▸ Work to be completed: Every record gets copied exactly, and no picture goes with it.
--- Data to process Enclosed Below ---
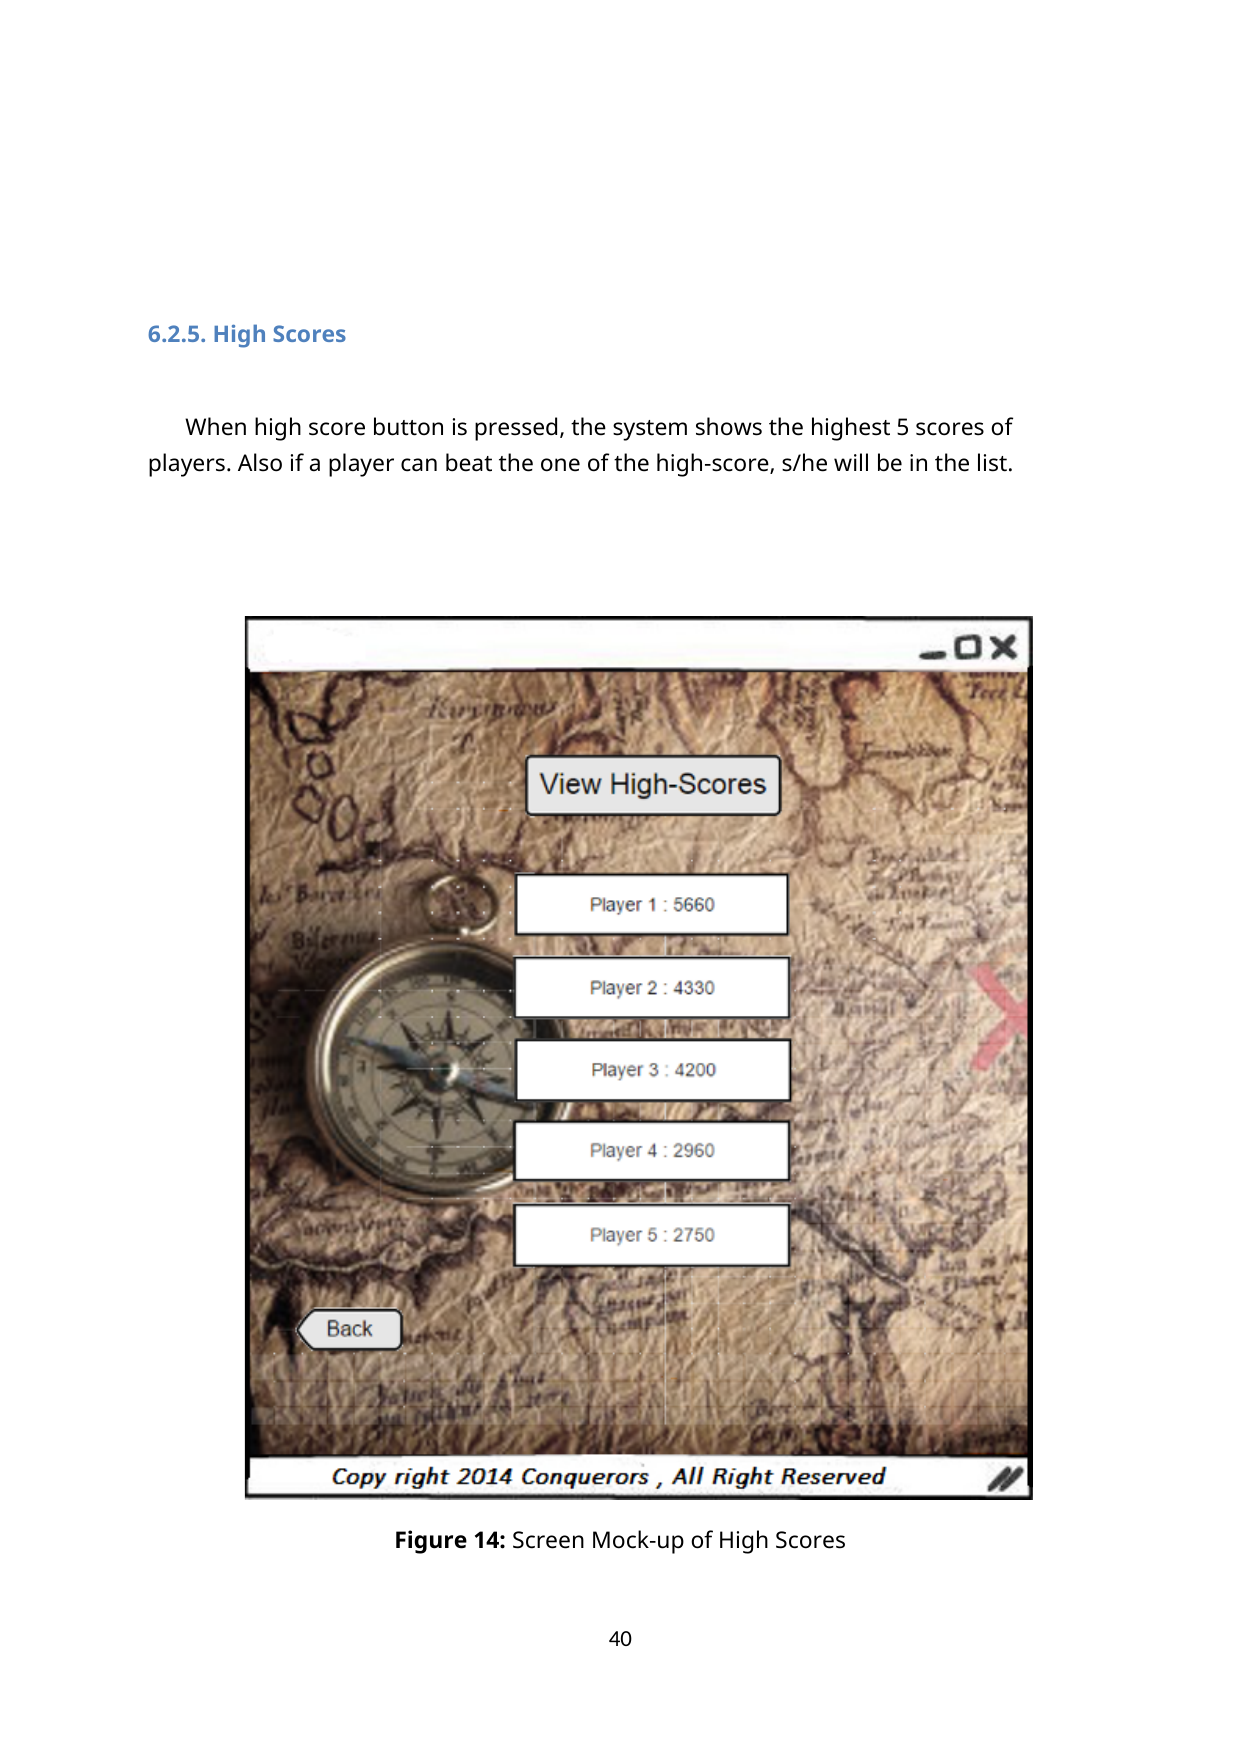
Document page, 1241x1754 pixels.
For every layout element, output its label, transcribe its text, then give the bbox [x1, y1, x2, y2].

text Figure 14: Screen Mock-up of High Scores [148, 1524, 1093, 1556]
subtitle 6.2.5. High Scores [148, 318, 1093, 349]
picture [244, 616, 1033, 1500]
text When high score button is pressed, the system shows the highest 5 scores of players. Also if a player can beat the one of the high-score, s/he will be in the list. [148, 411, 1093, 478]
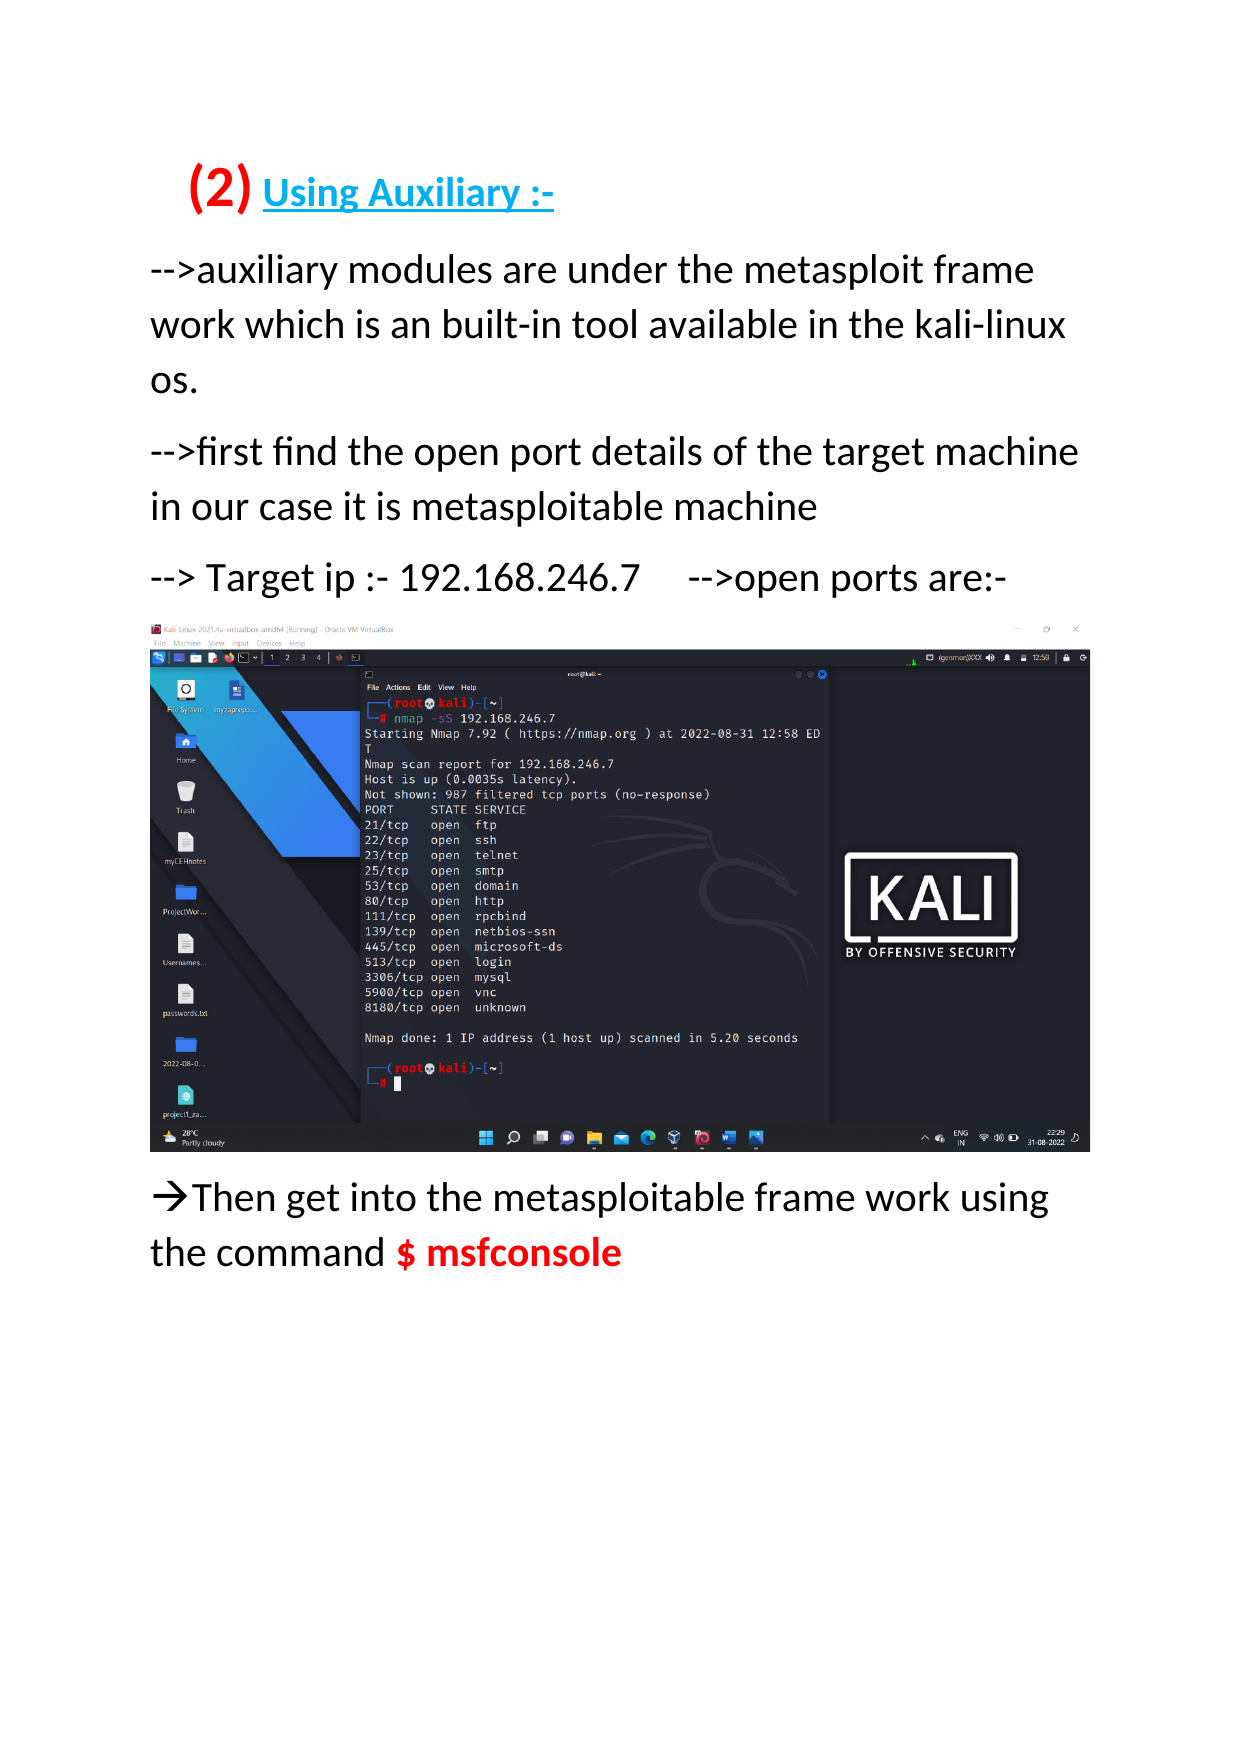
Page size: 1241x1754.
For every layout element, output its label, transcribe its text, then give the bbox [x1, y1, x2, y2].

text Then get into the metasploitable frame work using the command $ msfconsole [150, 1171, 1090, 1276]
text -->auxiliary modules are under the metasploit frame work which is an built-in tool available in the kali-linux os. [150, 243, 1090, 404]
text -->first find the open port details of the target machine in our case it is metasploitable machine [150, 425, 1090, 531]
list Using Auxiliary :- [187, 150, 1090, 221]
text --> Target ip :- 192.168.246.7 -->open ports are:- [150, 551, 1090, 602]
picture [150, 622, 1091, 1152]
--- End of Enclosed Data to process ---
▸ Exercise response:
Document page, 1241x1754 pixels.
For every layout element, output its label, transcribe its text, then give the bbox [x1, y1, x2, y2].

text Figure 14: Screen Mock-up of High Scores [148, 1524, 1093, 1556]
subtitle 6.2.5. High Scores [148, 318, 1093, 349]
picture [244, 616, 1033, 1500]
text When high score button is pressed, the system shows the highest 5 scores of players. Also if a player can beat the one of the high-score, s/he will be in the list. [148, 411, 1093, 478]
Page size: 1241x1754.
For every layout element, output its label, transcribe its text, then give the bbox [x1, y1, x2, y2].

text Then get into the metasploitable frame work using the command $ msfconsole [150, 1171, 1090, 1276]
text -->auxiliary modules are under the metasploit frame work which is an built-in tool available in the kali-linux os. [150, 243, 1090, 404]
text -->first find the open port details of the target machine in our case it is metasploitable machine [150, 425, 1090, 531]
list Using Auxiliary :- [187, 150, 1090, 221]
text --> Target ip :- 192.168.246.7 -->open ports are:- [150, 551, 1090, 602]
picture [150, 622, 1091, 1152]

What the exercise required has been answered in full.